打LOG:在打出时会发现data的log值会出现其他Sensor的值,例如Acceleration,这是正常的,因为几个Sensor是个union共用一个存储空间,这个可以看定义。data打出Compass的数据时会发现与result的值相同而可能与mPendingEvent有差异,这就需要看一下,这个差异是不是必要的。
int CompassSensor::readEvents(sensors_event_t* data, int count)
{
if (count < 1)
return -EINVAL;
if (mHasPendingEvent) {
mHasPendingEvent = false;
mPendingEvent.timestamp = getTimestamp();
*data = mPendingEvent;
return mEnabled ? 1 : 0;
}
if (mHasPendingMetadata) {
mHasPendingMetadata--;
meta_data.timestamp = getTimestamp();
*data = meta_data;
return mEnabled ? 1 : 0;
}
ssize_t n = mInputReader.fill(data_fd);
if (n < 0)
return n;
int numEventReceived = 0;
input_event const* event;
sensors_event_t raw, result;
#if FETCH_FULL_EVENT_BEFORE_RETURN
again:
#endif
while (count && mInputReader.readEvent(&event)) {
int type = event->type;
//Type == EV_ABS会循环3次,旨在将底层值赋给mPendingEvent.magnetic的x y z,在填充满之后type就会变成EV_SYN
if (type == EV_ABS) {
float value = event->value;
if (event->code == EVENT_TYPE_MAG_X) {
mPendingEvent.magnetic.x = value * res;// 此处的res一般为CONVERT_MAG ( 1/16 )

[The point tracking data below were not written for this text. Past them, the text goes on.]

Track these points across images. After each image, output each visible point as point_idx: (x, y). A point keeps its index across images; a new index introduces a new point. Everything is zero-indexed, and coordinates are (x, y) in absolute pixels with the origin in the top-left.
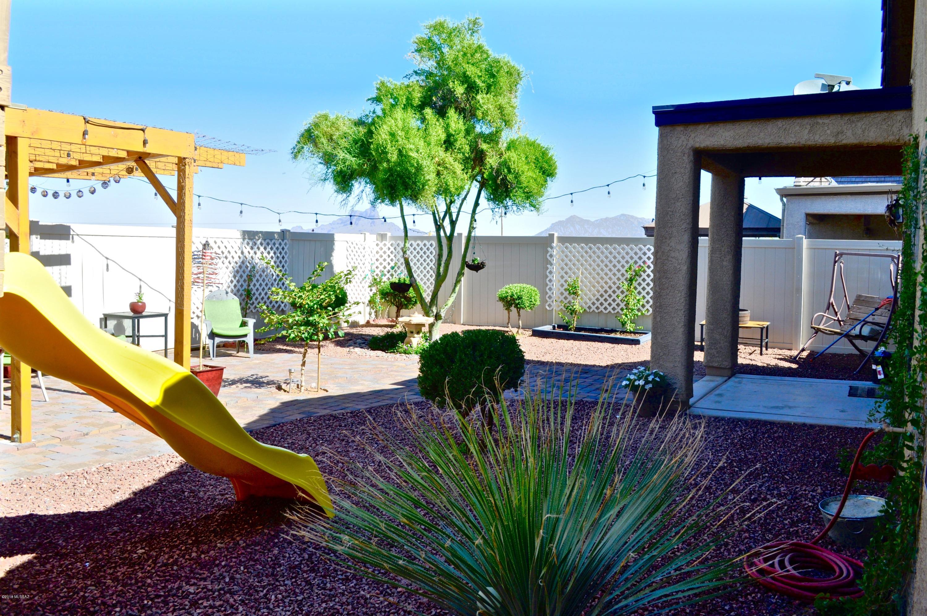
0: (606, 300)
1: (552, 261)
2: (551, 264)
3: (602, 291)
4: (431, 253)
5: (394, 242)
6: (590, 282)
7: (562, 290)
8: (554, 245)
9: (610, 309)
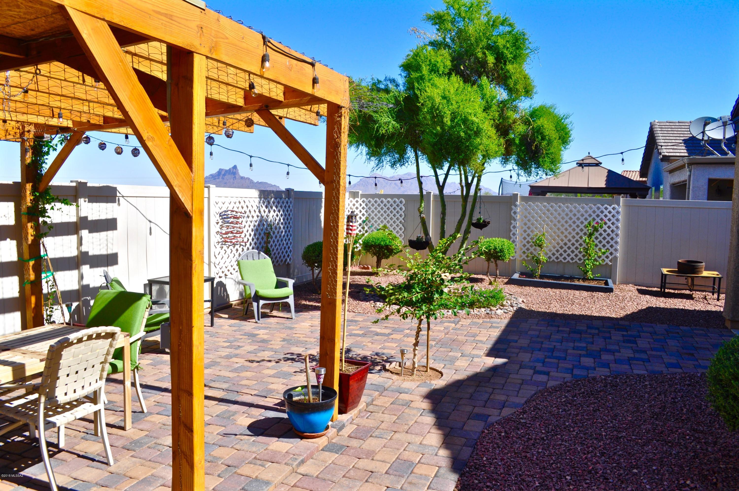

} else if (event->code == EVENT_TYPE_MAG_Y) {
mPendingEvent.magnetic.y = value * res;
} else if (event->code == EVENT_TYPE_MAG_Z) {
mPendingEvent.magnetic.z = value * res;
}
} else if (type == EV_SYN) {
switch (event->code) {
case SYN_TIME_SEC:
mUseAbsTimeStamp = true;
report_time = event->value*1000000000LL;
break;
case SYN_TIME_NSEC:
mUseAbsTimeStamp = true;
mPendingEvent.timestamp = report_time+event->value;
break;
//在SYN_REPORT中raw接了mPendingEvent的值,之后经过计算并赋给了result,最后传递给了data
case SYN_REPORT:
if (mUseAbsTimeStamp != true) {
mPendingEvent.timestamp = timevalToNano(event->time);
}
if (mEnabled) {
raw = mPendingEvent;
if (algo != NULL) {
if (algo->methods->convert(&raw, &result, NULL)) {
ALOGE("Calibration failed.");
result.magnetic.x = CALIBRATE_ERROR_MAGIC;
result.magnetic.y = CALIBRATE_ERROR_MAGIC;
result.magnetic.z = CALIBRATE_ERROR_MAGIC;
result.magnetic.status = 0;
}
} else {
result = raw;
}
//这里可添加ALOGE (”Compass x = %f , y = %f , z = %f celine\n ”, result.magnetic.x, result.magnetic.y, result.magnetic.z);
*data = result;
data->version = sizeof(sensors_event_t);
data->sensor = mPendingEvent.sensor;
data->type = SENSOR_TYPE_MAGNETIC_FIELD;
data->timestamp = mPendingEvent.timestamp;
/* The raw data is stored inside sensors_event_t.data after
* sensors_event_t.magnetic. Notice that the raw data is
* required to composite the virtual sensor uncalibrated
* magnetic field sensor.
*
* data[0~2]: calibrated magnetic field data.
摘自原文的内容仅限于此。